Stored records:
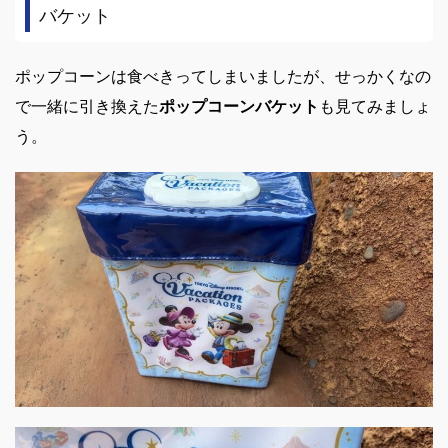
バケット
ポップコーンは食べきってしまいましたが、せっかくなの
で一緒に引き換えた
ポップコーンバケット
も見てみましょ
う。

* * *

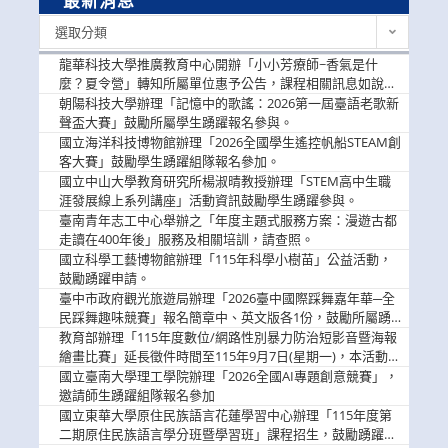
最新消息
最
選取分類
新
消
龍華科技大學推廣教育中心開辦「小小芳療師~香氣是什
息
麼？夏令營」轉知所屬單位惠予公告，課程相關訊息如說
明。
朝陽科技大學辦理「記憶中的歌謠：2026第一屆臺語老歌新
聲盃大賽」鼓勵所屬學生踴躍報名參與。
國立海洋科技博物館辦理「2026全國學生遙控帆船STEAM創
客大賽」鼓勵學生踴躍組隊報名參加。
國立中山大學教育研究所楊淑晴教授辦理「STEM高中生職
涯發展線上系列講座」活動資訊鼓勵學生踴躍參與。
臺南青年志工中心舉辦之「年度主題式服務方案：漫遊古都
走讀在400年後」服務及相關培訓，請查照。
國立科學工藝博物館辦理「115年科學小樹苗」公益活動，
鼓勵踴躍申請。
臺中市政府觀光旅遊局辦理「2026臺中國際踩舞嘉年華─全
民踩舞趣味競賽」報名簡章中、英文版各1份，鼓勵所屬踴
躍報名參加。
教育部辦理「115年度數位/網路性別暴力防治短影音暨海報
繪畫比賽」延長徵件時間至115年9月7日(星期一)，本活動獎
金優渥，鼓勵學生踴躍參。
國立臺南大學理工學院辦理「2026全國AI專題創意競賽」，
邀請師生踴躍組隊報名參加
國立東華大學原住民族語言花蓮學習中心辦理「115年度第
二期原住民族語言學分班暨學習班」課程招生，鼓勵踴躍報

#### Work item:
Scan the lines above for "龍華科技大學推廣教育中心開辦「小小芳療師~香氣是什" and for "二期原住民族語言學分班暨學習班」課程招生，鼓勵踴躍報". Repeat exactly the line holding each of them and every line in between.

#### Solution:
龍華科技大學推廣教育中心開辦「小小芳療師~香氣是什
息
麼？夏令營」轉知所屬單位惠予公告，課程相關訊息如說
明。
朝陽科技大學辦理「記憶中的歌謠：2026第一屆臺語老歌新
聲盃大賽」鼓勵所屬學生踴躍報名參與。
國立海洋科技博物館辦理「2026全國學生遙控帆船STEAM創
客大賽」鼓勵學生踴躍組隊報名參加。
國立中山大學教育研究所楊淑晴教授辦理「STEM高中生職
涯發展線上系列講座」活動資訊鼓勵學生踴躍參與。
臺南青年志工中心舉辦之「年度主題式服務方案：漫遊古都
走讀在400年後」服務及相關培訓，請查照。
國立科學工藝博物館辦理「115年科學小樹苗」公益活動，
鼓勵踴躍申請。
臺中市政府觀光旅遊局辦理「2026臺中國際踩舞嘉年華─全
民踩舞趣味競賽」報名簡章中、英文版各1份，鼓勵所屬踴
躍報名參加。
教育部辦理「115年度數位/網路性別暴力防治短影音暨海報
繪畫比賽」延長徵件時間至115年9月7日(星期一)，本活動獎
金優渥，鼓勵學生踴躍參。
國立臺南大學理工學院辦理「2026全國AI專題創意競賽」，
邀請師生踴躍組隊報名參加
國立東華大學原住民族語言花蓮學習中心辦理「115年度第
二期原住民族語言學分班暨學習班」課程招生，鼓勵踴躍報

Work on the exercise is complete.